Kill the prodigal?

As I've been teaching Deuteronomy, this question has come up: How could God be telling people to kill their disobedient children? Dt. 21:18-21

Like the last question I attempted to address (polygamy) none of my answers leave me with total satisfaction, but they do make some sense of this puzzling reality. The first thing to remember about this law is that it, like all the other laws it is about one key thing: forming the people of God so that they can be a light to the nations. God’s heart is for the whole world and he needs a holy people in order to reach them. (Have you noticed how often the word "nations" appears in Scripture and the good ol' hymns?) God called the people to value their role in the redemption of the world above personal pain and loss.

The second thing is to recognize that Deuteronomy is very realistic and the whole chapter in which this teaching is found dealt with temptations and obstacles to fidelity to God. In ancient times (and many cultures today) the value of ‘family’ loyalty was exponentially more strong than in our own society. And the 10 commandments affirm both the importance of family (honor your father and mother) and human life (do not murder). But the operative commandment in this context is the one that demands “you shall have no other gods besides me.” This means that we suffer no competing loyalties. Our allegiance to God is absolute. Jesus faced this dilemma himself when his own family thought he was crazy and tried to dissuade him from the work which God had called him to. And he was very clear saying “my family are those that do the will of God.”

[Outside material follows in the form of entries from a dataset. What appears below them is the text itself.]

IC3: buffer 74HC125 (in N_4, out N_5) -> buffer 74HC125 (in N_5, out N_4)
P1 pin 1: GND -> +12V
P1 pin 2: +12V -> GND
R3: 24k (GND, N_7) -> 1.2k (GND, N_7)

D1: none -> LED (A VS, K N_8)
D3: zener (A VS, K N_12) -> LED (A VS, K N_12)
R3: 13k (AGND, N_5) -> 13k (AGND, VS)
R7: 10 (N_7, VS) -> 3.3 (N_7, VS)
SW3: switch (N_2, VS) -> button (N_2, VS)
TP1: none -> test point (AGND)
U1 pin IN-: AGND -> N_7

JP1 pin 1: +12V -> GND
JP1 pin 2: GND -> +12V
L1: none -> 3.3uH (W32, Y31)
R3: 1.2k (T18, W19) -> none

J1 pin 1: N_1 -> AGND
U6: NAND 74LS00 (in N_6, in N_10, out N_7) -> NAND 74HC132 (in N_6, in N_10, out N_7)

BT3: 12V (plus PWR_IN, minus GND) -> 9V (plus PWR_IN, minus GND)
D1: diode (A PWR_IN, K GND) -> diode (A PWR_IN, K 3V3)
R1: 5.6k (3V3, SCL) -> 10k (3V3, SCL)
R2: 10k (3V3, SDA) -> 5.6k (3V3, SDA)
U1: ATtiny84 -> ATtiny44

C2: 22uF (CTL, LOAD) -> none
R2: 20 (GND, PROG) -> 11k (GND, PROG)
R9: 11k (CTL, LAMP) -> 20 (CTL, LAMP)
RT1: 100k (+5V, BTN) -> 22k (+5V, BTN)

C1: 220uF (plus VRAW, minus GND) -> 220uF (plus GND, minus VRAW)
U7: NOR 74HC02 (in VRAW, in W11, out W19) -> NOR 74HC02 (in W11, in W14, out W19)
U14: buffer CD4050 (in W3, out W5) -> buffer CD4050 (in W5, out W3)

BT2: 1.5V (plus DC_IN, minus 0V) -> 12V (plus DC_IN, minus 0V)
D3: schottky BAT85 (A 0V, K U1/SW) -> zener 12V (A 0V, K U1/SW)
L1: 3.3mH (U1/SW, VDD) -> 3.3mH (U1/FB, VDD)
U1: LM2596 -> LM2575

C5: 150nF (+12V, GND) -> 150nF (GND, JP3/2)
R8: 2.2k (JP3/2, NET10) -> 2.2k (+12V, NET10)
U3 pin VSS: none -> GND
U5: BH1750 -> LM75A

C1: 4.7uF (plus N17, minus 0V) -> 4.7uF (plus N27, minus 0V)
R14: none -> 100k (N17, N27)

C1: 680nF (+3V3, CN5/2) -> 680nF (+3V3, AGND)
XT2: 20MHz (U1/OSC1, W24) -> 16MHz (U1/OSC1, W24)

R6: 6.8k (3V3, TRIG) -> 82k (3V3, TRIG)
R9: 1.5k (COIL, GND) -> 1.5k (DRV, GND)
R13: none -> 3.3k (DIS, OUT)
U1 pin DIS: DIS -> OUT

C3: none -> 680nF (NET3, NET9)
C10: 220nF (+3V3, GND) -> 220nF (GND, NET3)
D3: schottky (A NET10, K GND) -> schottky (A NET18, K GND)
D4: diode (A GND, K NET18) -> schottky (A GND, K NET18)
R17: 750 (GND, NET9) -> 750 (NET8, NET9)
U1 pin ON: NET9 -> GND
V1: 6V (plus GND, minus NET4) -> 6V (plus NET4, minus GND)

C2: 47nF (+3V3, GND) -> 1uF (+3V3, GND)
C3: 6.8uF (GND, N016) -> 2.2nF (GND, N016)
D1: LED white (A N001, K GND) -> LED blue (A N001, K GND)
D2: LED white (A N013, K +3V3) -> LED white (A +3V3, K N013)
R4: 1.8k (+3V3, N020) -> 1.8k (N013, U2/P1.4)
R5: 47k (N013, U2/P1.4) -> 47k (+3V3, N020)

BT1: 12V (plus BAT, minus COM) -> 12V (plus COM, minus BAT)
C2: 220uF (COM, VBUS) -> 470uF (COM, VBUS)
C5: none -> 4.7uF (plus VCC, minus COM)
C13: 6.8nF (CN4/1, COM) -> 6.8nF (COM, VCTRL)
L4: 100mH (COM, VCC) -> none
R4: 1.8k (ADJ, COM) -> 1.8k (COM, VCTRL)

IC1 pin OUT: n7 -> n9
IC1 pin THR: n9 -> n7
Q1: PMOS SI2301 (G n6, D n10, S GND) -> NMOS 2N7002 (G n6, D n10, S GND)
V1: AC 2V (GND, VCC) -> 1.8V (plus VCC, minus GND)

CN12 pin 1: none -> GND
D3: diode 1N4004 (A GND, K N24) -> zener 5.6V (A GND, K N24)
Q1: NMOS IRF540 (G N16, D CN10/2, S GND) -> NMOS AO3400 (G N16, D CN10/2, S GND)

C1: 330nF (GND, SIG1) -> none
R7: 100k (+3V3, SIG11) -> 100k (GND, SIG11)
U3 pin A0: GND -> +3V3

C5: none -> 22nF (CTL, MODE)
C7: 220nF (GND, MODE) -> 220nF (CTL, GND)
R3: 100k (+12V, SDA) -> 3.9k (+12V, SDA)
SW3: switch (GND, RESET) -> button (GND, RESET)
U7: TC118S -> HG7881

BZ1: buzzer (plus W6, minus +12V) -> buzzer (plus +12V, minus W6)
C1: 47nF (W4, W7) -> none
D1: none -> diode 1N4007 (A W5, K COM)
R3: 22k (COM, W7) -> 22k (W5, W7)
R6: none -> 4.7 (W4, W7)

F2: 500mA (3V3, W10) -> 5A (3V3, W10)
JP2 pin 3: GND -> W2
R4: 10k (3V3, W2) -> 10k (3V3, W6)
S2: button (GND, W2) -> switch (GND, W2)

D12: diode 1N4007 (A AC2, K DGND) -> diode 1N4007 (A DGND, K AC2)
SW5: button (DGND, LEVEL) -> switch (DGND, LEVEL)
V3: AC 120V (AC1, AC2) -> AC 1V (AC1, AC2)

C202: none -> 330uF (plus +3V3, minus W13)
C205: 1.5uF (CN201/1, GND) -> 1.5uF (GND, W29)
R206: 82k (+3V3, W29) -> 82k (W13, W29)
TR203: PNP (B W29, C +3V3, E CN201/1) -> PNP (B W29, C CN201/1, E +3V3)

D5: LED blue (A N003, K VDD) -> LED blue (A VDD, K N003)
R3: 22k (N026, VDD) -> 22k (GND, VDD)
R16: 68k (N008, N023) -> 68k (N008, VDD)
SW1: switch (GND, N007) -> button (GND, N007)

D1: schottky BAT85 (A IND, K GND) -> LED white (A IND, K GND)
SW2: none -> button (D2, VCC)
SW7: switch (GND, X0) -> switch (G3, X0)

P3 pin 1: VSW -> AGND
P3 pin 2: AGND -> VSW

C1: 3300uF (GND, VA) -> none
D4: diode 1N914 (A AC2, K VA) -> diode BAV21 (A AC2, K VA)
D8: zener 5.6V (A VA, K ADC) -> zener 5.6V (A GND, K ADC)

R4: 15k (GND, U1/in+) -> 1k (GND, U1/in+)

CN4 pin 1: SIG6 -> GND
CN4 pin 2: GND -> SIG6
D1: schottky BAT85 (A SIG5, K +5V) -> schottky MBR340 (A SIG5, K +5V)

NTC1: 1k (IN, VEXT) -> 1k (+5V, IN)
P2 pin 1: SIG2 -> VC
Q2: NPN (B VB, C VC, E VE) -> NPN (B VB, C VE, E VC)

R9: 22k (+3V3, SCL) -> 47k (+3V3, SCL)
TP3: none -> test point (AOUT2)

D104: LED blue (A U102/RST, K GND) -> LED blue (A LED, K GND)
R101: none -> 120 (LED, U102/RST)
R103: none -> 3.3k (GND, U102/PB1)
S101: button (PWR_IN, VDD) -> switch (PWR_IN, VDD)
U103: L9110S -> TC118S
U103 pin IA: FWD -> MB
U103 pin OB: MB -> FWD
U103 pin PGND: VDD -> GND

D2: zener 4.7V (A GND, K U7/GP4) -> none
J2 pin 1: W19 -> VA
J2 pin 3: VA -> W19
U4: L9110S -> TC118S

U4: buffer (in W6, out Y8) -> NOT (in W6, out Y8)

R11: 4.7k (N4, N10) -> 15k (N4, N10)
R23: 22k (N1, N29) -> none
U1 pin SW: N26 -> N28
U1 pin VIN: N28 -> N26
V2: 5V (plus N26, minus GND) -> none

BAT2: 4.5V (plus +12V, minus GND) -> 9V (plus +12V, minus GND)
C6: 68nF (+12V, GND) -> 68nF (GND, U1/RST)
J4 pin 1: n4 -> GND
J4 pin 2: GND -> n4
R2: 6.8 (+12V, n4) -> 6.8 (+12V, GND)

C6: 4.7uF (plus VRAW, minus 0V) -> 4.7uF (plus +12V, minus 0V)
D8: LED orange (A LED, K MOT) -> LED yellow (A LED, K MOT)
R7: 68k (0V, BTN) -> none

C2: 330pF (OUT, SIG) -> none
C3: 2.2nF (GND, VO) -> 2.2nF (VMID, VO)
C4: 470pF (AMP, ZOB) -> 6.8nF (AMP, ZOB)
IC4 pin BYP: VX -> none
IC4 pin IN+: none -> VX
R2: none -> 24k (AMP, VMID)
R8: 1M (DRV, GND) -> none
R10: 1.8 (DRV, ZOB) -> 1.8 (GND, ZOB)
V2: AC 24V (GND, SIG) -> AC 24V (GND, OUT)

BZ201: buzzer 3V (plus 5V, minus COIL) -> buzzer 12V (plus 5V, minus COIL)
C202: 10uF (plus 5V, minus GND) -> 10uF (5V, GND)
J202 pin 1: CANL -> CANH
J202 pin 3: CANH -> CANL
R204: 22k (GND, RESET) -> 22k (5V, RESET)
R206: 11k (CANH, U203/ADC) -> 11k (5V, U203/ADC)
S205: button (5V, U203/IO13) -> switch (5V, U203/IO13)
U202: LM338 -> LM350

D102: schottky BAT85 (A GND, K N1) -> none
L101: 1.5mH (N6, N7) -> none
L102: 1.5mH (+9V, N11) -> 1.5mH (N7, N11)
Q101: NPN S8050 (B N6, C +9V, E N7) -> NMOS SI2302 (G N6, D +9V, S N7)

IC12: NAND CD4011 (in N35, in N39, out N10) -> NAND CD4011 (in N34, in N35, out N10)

The final thing that I find helpful in wrestling with this commandment is identifying that even God himself honored it. He valued the redemption of the world above his own pain and loss. God ultimately absorbed the horror of this commandment in his own identity, as with the sin of the world heaped upon Jesus, God treated him as a disobedient son, abandoning him, punishing him, “showing him no mercy” and thereby purifying not only the people of God, but purifying the world from sin. As Jesus tells us, he came to fulfill the law, and in his death even this commandment was fulfilled to the utmost (which is why it is unnecessary for us to abide by some particulars today.)